### Work required:
From the entries below, copy out every line with "estampados" in it.

[Extracted information Boundary: Start]

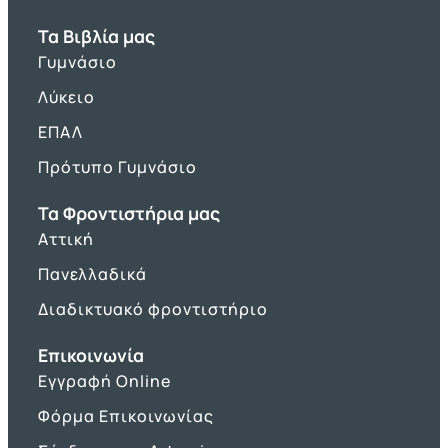
Τα Βιβλία μας
Γυμνάσιο
Λύκειο
ΕΠΑΛ
Πρότυπο Γυμνάσιο
Τα Φροντιστήρια μας
Αττική
Πανελλαδικά
Διαδικτυακό φροντιστήριο
Επικοινωνία
Εγγραφή Online
Φόρμα Επικοινωνίας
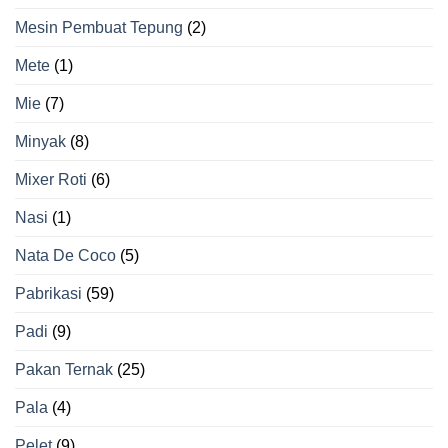
Mesin Pembuat Tepung
(2)
Mete
(1)
Mie
(7)
Minyak
(8)
Mixer Roti
(6)
Nasi
(1)
Nata De Coco
(5)
Pabrikasi
(59)
Padi
(9)
Pakan Ternak
(25)
Pala
(4)
Pelet
(9)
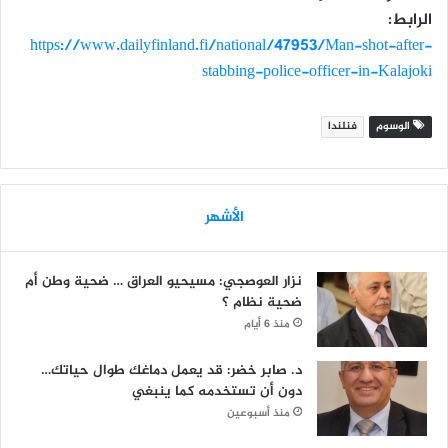
الرابط:
https://www.dailyfinland.fi/national/47953/Man-shot-after-
stabbing-police-officer-in-Kalajoki
الوسوم
فنلندا
الأشهر
نزار العوصجي: مسيحيو العراق … ضحية وطن أم
ضحية نظام ؟
منذ 6 أيام
د. صابر خضر: قد يعمل دماغك طوال حياتك…
دون أن تستخدمه كما ينبغي
منذ أسبوعين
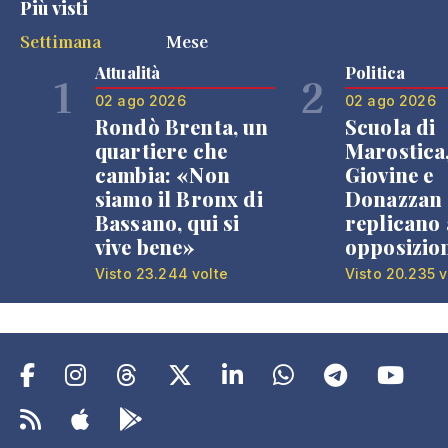
Più visti
Settimana
Mese
Attualità
Politica
1
2
02 ago 2026
02 ago 2026
Rondò Brenta, un
Scuola di
quartiere che
Marostica
cambia: «Non
Giovine e
siamo il Bronx di
Donazzan
Bassano, qui si
replicano 
vive bene»
opposizio
Visto 23.244 volte
Visto 20.235 v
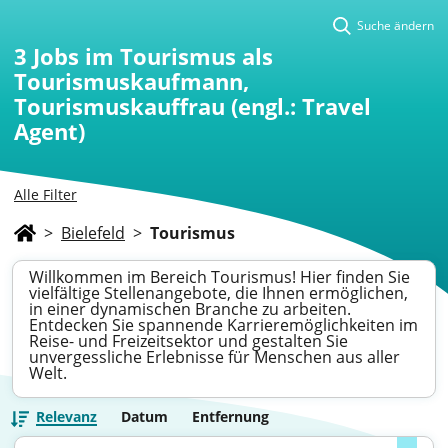
Suche ändern
3
Jobs im Tourismus als
Tourismuskaufmann,
Tourismuskauffrau (engl.: Travel
Agent)
Alle Filter
>
Bielefeld
>
Tourismus
Willkommen im Bereich Tourismus! Hier finden Sie
vielfältige Stellenangebote, die Ihnen ermöglichen,
in einer dynamischen Branche zu arbeiten.
Entdecken Sie spannende Karrieremöglichkeiten im
Reise- und Freizeitsektor und gestalten Sie
unvergessliche Erlebnisse für Menschen aus aller
Welt.
Relevanz
Datum
Entfernung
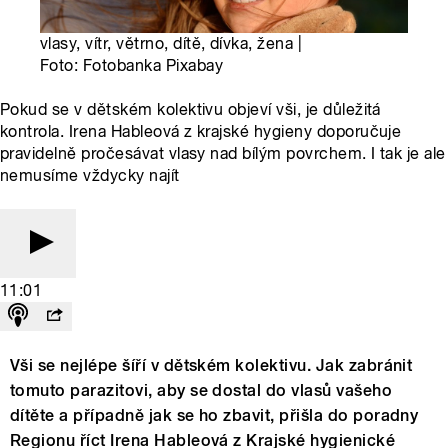
vlasy, vítr, větrno, dítě, dívka, žena |
Foto: Fotobanka Pixabay
Pokud se v dětském kolektivu objeví vši, je důležitá
kontrola. Irena Hableová z krajské hygieny doporučuje
pravidelně pročesávat vlasy nad bílým povrchem. I tak je ale
nemusíme vždycky najít
11:01
Vši se nejlépe šíří v dětském kolektivu. Jak zabránit
tomuto parazitovi, aby se dostal do vlasů vašeho
dítěte a případně jak se ho zbavit, přišla do poradny
Regionu říct Irena Hableová z Krajské hygienické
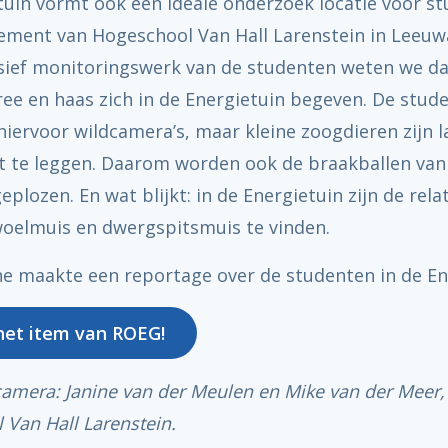
tuin vormt ook een ideale onderzoek locatie voor s
ment van Hogeschool Van Hall Larenstein in Leeuw
sief monitoringswerk van de studenten weten we da
ree en haas zich in de Energietuin begeven. De stud
iervoor wildcamera’s, maar kleine zoogdieren zijn l
t te leggen. Daarom worden ook de braakballen van
geplozen. En wat blijkt: in de Energietuin zijn de relat
oelmuis en dwergspitsmuis te vinden.
e maakte een reportage over de studenten in de En
het item van ROEG!
camera: Janine van der Meulen en Mike van der Meer,
Van Hall Larenstein.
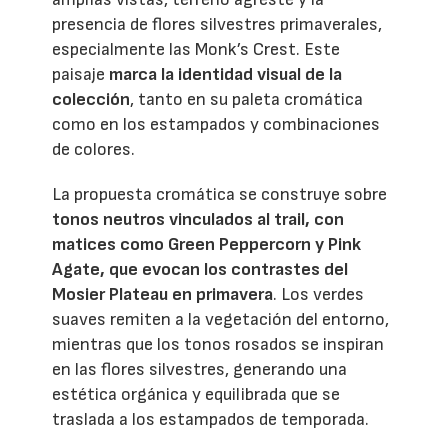
presencia de flores silvestres primaverales,
especialmente las Monk’s Crest. Este
paisaje
marca la identidad visual de la
colección
, tanto en su paleta cromática
como en los estampados y combinaciones
de colores.
La propuesta cromática se construye sobre
tonos neutros vinculados al trail, con
matices como Green Peppercorn y Pink
Agate, que evocan los contrastes del
Mosier Plateau en primavera
. Los verdes
suaves remiten a la vegetación del entorno,
mientras que los tonos rosados se inspiran
en las flores silvestres, generando una
estética orgánica y equilibrada que se
traslada a los estampados de temporada.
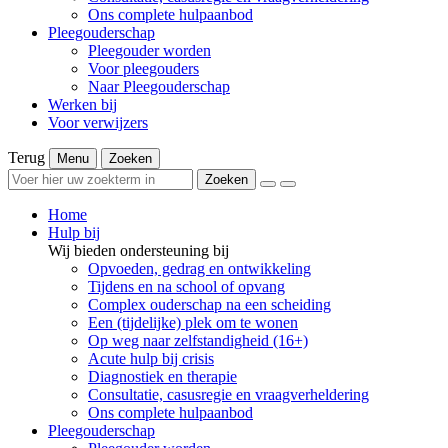
Ons complete hulpaanbod
Pleegouderschap
Pleegouder worden
Voor pleegouders
Naar Pleegouderschap
Werken bij
Voor verwijzers
Terug
Menu
Zoeken
Zoeken
Home
Hulp bij
Wij bieden ondersteuning bij
Opvoeden, gedrag en ontwikkeling
Tijdens en na school of opvang
Complex ouderschap na een scheiding
Een (tijdelijke) plek om te wonen
Op weg naar zelfstandigheid (16+)
Acute hulp bij crisis
Diagnostiek en therapie
Consultatie, casusregie en vraagverheldering
Ons complete hulpaanbod
Pleegouderschap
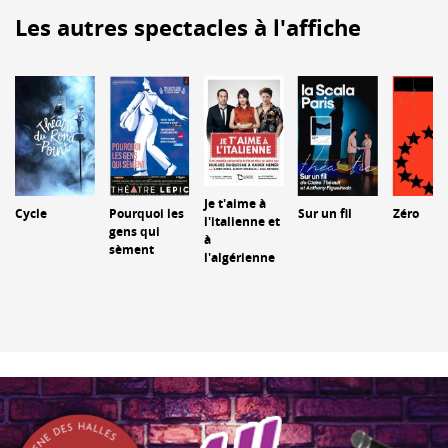
Les autres spectacles à l'affiche
Je t'aime à
Cycle
Pourquoi les
Sur un fil
Zéro
l'italienne et
gens qui
à
sèment
l'algérienne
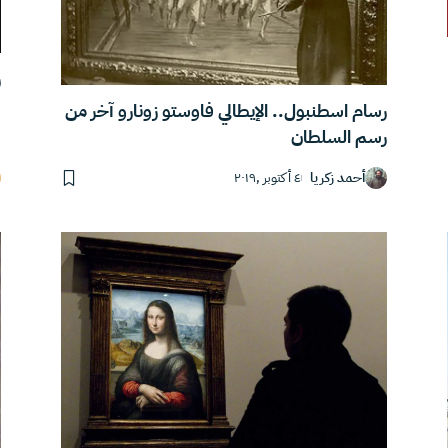
ر
رسام اسطنبول.. الإيطالي فاوستو زونارو آخر من
رسم السلطان
أحمد زكريا
٤ أكتوبر ,٢٠١٩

[Extracted information Boundary: End]

### Answer box:
como en los estampados y combinaciones
traslada a los estampados de temporada.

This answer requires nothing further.